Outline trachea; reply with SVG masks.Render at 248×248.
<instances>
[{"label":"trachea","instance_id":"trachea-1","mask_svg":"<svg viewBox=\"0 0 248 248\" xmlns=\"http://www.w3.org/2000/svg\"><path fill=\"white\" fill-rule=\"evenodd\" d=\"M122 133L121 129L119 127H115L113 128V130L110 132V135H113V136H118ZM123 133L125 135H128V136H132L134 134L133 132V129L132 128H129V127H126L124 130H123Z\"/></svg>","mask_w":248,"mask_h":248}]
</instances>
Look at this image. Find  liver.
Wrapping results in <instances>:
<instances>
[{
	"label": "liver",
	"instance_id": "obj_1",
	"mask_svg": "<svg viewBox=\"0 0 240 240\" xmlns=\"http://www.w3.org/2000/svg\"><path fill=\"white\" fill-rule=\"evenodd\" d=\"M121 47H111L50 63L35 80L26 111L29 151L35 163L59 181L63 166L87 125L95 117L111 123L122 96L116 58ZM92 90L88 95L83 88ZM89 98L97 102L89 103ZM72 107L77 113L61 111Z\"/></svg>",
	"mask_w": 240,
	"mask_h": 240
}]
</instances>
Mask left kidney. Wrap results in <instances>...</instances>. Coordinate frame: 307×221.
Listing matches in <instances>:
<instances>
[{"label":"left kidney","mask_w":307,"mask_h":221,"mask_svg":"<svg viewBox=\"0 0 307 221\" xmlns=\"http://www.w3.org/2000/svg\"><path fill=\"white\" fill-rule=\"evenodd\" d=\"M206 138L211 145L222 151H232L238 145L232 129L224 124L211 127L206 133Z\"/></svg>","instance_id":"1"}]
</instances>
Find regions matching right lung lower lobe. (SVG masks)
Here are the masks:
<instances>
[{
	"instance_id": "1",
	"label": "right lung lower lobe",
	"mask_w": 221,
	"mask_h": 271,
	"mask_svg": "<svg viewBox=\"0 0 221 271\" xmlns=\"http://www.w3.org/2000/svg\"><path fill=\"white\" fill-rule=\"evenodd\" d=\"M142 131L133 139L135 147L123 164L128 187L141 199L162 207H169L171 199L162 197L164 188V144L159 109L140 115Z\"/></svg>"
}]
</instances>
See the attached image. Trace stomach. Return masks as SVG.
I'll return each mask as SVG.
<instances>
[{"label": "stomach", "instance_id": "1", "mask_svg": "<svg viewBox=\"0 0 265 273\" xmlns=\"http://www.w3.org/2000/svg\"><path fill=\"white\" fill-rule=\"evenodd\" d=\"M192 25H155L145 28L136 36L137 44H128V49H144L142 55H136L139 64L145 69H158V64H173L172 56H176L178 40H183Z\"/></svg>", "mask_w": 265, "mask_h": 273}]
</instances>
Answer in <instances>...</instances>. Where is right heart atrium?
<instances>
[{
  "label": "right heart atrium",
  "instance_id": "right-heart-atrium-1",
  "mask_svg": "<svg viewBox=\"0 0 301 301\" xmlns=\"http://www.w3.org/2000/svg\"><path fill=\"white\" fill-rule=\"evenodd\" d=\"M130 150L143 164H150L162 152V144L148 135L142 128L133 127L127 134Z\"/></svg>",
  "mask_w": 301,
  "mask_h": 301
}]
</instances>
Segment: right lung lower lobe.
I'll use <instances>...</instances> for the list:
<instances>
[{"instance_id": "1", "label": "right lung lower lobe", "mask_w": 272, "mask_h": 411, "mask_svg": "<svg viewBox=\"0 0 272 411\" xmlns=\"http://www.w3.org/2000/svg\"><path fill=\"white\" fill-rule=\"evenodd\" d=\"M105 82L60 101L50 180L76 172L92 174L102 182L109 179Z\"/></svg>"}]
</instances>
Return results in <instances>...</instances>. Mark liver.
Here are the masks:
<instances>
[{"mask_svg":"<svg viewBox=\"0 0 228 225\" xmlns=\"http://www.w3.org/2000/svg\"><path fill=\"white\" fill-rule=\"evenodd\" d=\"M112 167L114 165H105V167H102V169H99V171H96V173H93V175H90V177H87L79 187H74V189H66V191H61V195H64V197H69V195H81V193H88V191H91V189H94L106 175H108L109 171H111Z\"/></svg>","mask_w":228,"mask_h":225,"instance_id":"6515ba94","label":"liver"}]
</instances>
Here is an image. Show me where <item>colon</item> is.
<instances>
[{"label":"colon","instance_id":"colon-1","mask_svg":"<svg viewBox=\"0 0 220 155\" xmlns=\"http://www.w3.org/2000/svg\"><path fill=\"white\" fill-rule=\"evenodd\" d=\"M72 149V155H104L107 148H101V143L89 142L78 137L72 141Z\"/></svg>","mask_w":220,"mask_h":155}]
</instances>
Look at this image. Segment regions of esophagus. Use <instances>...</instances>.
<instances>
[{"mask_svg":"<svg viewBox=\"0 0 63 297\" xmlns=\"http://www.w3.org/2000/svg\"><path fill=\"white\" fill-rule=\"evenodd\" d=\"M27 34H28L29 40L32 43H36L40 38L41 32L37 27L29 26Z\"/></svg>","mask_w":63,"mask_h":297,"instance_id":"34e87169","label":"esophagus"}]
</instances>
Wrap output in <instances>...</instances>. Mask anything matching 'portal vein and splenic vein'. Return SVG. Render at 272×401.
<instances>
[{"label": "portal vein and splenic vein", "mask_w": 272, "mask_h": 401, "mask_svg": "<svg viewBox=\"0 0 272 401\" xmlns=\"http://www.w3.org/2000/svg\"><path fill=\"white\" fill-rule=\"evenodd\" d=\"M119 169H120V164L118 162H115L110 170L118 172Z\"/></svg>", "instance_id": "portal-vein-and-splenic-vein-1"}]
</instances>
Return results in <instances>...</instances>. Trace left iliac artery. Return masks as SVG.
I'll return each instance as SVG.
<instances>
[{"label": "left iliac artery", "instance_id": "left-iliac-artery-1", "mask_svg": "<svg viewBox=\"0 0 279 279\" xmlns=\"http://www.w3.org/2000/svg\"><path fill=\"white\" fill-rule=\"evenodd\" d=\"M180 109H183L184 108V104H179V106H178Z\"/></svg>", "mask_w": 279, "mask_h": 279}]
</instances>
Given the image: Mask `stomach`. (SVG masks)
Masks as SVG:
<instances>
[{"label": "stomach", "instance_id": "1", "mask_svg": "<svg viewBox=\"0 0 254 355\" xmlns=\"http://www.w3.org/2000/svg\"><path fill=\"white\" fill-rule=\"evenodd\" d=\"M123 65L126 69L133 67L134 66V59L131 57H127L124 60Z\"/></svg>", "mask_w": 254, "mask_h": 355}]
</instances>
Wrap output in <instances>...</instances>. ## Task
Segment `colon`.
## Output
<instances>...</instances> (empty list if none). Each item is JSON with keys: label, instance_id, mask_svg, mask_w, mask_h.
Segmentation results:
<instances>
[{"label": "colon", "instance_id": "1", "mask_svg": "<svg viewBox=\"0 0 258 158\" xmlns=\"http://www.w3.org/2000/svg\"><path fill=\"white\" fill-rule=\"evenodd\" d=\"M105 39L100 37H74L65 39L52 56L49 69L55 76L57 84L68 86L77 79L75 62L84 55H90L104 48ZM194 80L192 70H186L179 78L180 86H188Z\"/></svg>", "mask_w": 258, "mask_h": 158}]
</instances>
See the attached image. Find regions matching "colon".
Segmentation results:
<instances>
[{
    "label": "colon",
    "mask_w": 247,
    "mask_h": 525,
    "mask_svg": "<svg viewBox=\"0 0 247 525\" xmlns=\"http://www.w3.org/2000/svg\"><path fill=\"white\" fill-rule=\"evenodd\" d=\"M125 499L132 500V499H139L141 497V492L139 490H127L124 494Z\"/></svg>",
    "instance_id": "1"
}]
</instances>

What is needed:
Return every line of the material above that contains the word "lobe".

In response:
Find regions matching right lung lower lobe. (SVG masks)
	"label": "right lung lower lobe",
Segment: right lung lower lobe.
[{"instance_id": "1", "label": "right lung lower lobe", "mask_w": 272, "mask_h": 411, "mask_svg": "<svg viewBox=\"0 0 272 411\" xmlns=\"http://www.w3.org/2000/svg\"><path fill=\"white\" fill-rule=\"evenodd\" d=\"M105 82L60 101L50 180L76 172L92 174L102 182L109 179Z\"/></svg>"}]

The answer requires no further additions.